Task goal: Please retype the records below exactly as they appear, but leave out the pictures.

Records for the exercise:
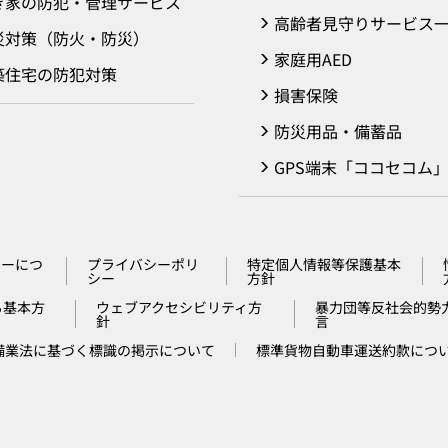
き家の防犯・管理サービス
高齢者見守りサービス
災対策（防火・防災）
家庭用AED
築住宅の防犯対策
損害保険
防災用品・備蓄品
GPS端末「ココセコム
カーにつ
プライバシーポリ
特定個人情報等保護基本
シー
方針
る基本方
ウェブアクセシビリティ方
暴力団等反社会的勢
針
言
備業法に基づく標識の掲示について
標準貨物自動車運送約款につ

Result of the exercise:
き家の防犯・管理サービス
高齢者見守りサービス
災対策（防火・防災）
家庭用AED
築住宅の防犯対策
損害保険
防災用品・備蓄品
GPS端末「ココセコム
カーにつ
プライバシーポリ
特定個人情報等保護基本
シー
方針
る基本方
ウェブアクセシビリティ方
暴力団等反社会的勢
針
言
備業法に基づく標識の掲示について
標準貨物自動車運送約款につ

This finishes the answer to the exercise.